What is being described as “critical geometry” in the solar system could cause a devastating earthquake on our planet, conspiracy theorists have warned. This is because Venus, Mercury and the Sun are apparently specifically positioned in our galactic neighbourhood in a way their gravity can tug on our planet. The ensuing push and shove from the celestial bodies could cause tension to build in Earth’s tectonic plates, which could ultimately be released as an extremely powerful earthquake.
Self-confessed ‘new-age earthquake researcher’ Frank Hoogerbeets made the bold claim, and warned humanity to be ready.
Writing on his website Ditrianum, Mr Hoogerbeets wrote: “Exceptionally critical geometry could trigger a major to mega-thrust earthquake warning from 30 April to 3 May 2019.

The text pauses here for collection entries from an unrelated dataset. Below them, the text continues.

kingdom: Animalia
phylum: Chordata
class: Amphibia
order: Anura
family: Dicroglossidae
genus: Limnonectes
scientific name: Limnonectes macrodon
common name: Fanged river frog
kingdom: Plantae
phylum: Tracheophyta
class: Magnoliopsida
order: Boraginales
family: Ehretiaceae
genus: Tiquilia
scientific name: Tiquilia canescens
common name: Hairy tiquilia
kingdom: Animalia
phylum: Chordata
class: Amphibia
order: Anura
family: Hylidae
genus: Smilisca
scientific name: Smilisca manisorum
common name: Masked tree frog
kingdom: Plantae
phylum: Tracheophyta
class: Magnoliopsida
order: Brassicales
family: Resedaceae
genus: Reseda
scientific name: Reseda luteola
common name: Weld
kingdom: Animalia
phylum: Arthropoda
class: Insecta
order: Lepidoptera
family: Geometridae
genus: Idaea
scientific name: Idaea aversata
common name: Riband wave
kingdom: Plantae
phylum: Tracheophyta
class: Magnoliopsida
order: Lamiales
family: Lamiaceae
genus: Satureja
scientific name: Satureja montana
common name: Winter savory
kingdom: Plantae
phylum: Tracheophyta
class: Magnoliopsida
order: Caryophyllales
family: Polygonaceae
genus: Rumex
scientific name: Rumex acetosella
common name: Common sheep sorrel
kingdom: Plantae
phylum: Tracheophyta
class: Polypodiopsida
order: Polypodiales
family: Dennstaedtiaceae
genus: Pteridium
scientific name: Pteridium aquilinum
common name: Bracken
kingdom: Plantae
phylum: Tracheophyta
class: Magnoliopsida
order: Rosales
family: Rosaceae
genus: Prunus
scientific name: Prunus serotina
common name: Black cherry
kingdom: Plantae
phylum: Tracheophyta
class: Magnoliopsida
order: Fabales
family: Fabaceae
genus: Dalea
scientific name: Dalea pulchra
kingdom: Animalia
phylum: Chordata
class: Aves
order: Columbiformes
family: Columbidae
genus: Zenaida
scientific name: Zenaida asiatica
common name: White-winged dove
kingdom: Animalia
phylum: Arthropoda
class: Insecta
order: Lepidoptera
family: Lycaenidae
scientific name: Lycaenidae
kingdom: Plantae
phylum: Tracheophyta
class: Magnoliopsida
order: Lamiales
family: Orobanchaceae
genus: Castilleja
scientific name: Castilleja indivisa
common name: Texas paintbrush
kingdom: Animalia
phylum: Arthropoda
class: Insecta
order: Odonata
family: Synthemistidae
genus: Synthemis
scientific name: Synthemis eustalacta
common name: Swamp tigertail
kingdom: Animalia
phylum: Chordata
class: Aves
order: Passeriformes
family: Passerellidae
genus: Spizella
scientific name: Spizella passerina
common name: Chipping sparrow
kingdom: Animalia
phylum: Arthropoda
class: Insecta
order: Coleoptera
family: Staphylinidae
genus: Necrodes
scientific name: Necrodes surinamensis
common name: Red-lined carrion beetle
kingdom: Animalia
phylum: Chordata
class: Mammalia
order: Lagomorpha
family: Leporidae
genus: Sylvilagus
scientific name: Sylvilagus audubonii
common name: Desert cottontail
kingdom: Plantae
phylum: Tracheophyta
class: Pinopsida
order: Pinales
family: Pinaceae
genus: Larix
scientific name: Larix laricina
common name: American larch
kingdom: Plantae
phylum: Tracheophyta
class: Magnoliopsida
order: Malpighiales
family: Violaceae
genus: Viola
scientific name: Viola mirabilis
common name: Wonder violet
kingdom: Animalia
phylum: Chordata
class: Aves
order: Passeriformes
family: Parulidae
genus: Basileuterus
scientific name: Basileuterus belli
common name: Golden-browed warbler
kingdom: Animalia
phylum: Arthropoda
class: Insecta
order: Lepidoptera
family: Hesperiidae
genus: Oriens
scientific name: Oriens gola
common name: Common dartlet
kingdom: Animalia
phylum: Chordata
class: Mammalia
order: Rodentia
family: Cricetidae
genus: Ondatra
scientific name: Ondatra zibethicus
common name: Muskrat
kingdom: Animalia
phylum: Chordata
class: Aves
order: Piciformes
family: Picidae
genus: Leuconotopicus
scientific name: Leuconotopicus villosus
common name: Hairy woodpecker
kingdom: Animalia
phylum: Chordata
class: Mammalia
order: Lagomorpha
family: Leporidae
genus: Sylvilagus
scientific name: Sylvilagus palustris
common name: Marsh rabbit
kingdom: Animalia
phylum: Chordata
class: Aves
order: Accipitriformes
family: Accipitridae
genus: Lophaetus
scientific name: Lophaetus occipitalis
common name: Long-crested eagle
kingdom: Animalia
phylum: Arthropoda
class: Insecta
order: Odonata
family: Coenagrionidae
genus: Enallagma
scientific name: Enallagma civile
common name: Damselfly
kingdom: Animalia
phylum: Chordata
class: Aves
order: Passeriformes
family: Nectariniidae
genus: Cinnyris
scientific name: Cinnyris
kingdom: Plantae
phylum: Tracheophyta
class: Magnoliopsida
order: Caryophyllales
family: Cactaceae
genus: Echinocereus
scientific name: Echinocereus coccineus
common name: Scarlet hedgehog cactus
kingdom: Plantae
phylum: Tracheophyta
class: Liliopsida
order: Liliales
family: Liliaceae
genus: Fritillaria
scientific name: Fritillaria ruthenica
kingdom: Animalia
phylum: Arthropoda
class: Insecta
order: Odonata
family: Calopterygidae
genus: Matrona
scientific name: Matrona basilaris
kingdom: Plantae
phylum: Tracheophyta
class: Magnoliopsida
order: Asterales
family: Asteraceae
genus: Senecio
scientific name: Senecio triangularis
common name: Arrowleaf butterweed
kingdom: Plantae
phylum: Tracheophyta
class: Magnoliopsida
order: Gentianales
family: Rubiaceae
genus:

“The geometry is very similar to that at the time of high 7 to 8+ magnitude earthquakes in the past. So BE ON WATCH.”
While the Dutch researcher does not give a specific location as to where the supposed earthquake might strike, a magnitude eight tremor would be truly devastating.
According to Michigan Tech, anything above a magnitude eight is considered a “great earthquake” which can “totally destroy communities near the epicenter”.
The Dutch researcher reached his conclusion using his Solar System Geometry Index (SSGI) which “is the computation of a dataset for a specific time-frame of values given to specific geometric positions of the planets, the Moon and the Sun”.
He said: “After three years of observations, it became clear that some planetary geometry in the Solar System clearly tends to cause a seismic increase, while other geometry does not.”
But experts have previously dismissed Mr Hoogerbeets’ claims, saying that there is no way earthquakes can be predicted.
John Bellini, a geophysicist at the US Geological Survey (USGS) has said: “We can’t predict or forecast earthquakes.
“Sometimes before a large earthquake you’ll have a foreshock or two, but we don’t know they’re foreshocks until the big one happens.”
The USGS completely denies that earthquakes can be forecasted, writing on its website: “Neither the USGS nor any other scientists have ever predicted a major earthquake.
“We do not know how, and we do not expect to know how any time in the foreseeable future.”